How can we all help these brave workers stay safe from COVID-19?
1. Use contactless delivery
Now, plenty of third party delivery apps offer an option for contactless delivery. Drivers just leave packages by the door and text, call or notify the customer through the app that they’ve dropped off the order. This ensures customers still get their orders on time and as delicious as they would normally arrive, but reduces human contact so that neither party has to break the six foot guideline for social distancing.
If the online ordering interface doesn’t offer an option for this service and the customer doesn’t specially request it, drivers can still proactively reach out and ask. If you operate a restaurant or delivery service, consider adding contactless delivery as an option.
2. Take precautionary measures
Although people can’t reasonably wash their hands after every delivery, it wouldn’t hurt to keep a bottle of hand sanitizer or pack of antibacterial wipes in the car. Even if delivery workers don’t use them every time they get in the car, they’ll still have a back up in case they come into contact with someone they suspect might be sick or after leaving a busy location.
Business owners can support this initiative by supplying their workers with gloves, masks, sanitizer or wipes while they’re working to help keep everybody safe.

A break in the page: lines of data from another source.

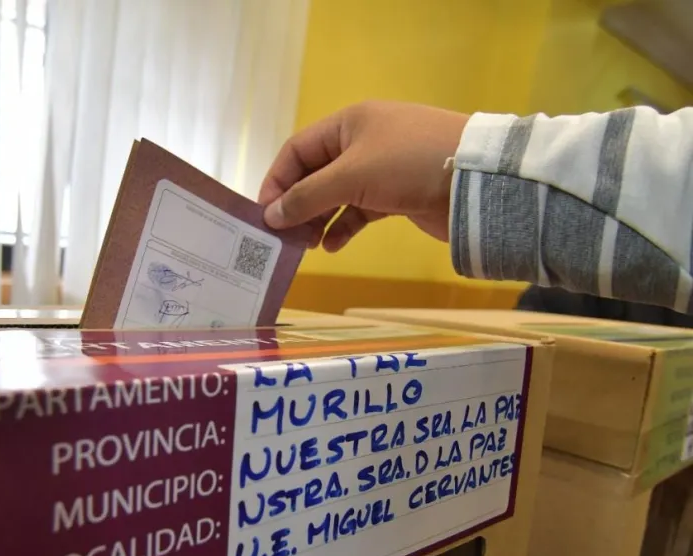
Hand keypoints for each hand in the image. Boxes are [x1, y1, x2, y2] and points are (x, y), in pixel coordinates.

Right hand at [259, 100, 468, 250]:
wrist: (475, 180)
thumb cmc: (408, 164)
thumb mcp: (351, 177)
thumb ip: (307, 197)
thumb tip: (271, 215)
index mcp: (348, 123)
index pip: (297, 150)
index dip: (277, 180)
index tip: (265, 215)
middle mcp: (361, 142)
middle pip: (315, 174)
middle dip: (298, 205)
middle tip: (284, 236)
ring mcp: (381, 169)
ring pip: (336, 196)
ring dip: (319, 220)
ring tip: (307, 246)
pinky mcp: (397, 194)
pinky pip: (359, 211)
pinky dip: (344, 227)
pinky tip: (333, 246)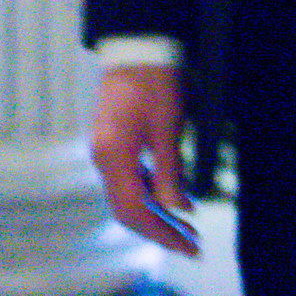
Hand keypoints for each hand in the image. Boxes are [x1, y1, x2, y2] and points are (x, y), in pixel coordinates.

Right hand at [89, 65, 198, 256]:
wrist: (135, 51)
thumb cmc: (154, 84)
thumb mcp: (167, 129)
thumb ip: (170, 172)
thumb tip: (178, 209)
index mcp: (114, 155)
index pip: (136, 210)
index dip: (163, 233)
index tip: (190, 245)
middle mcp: (103, 158)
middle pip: (126, 210)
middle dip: (159, 230)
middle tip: (192, 242)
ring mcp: (104, 151)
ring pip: (125, 198)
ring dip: (154, 215)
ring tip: (185, 226)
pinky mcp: (111, 145)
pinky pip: (126, 181)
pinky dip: (148, 196)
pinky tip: (170, 199)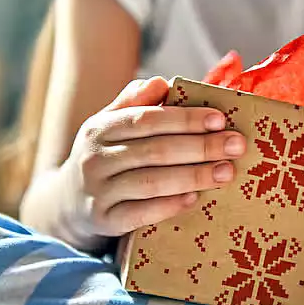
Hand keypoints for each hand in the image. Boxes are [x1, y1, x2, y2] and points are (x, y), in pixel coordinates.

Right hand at [64, 77, 245, 236]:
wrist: (67, 202)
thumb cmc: (106, 155)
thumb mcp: (111, 124)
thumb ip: (135, 102)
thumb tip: (161, 82)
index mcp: (100, 128)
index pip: (147, 119)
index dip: (185, 119)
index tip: (220, 119)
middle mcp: (95, 159)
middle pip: (155, 150)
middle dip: (201, 147)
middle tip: (236, 145)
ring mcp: (98, 192)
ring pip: (152, 182)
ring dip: (194, 176)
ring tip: (226, 171)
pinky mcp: (105, 221)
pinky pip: (141, 214)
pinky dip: (170, 205)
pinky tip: (196, 198)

3. Paid sick leave and better wages
Unfortunately, many essential workers are our most overworked and lowest paid. They can’t afford to take a sick day or self-isolate and risk losing their job, so many of these workers—not just drivers, but people like grocery clerks who they might come in contact with as well—go to work even when they don’t feel well. Although this issue has existed long before this pandemic, the potential of someone spreading COVID-19 to kitchen staff, grocery stores, and the doors of everyone they deliver to presents a major health risk.
If these workers had a better safety net, they wouldn’t need to choose between staying healthy and paying their bills. While some third party services like Uber Eats have waived fees for customers, they can also help out delivery workers by affording them better pay, better benefits and paid sick leave so they don’t feel obligated to come to work while ill.
Right now, we all rely on essential employees so we can get necessities without breaking isolation precautions. If we all work together to make sure these workers stay healthy, the risk of the disease spreading will remain low and we can continue to flatten the curve on COVID-19.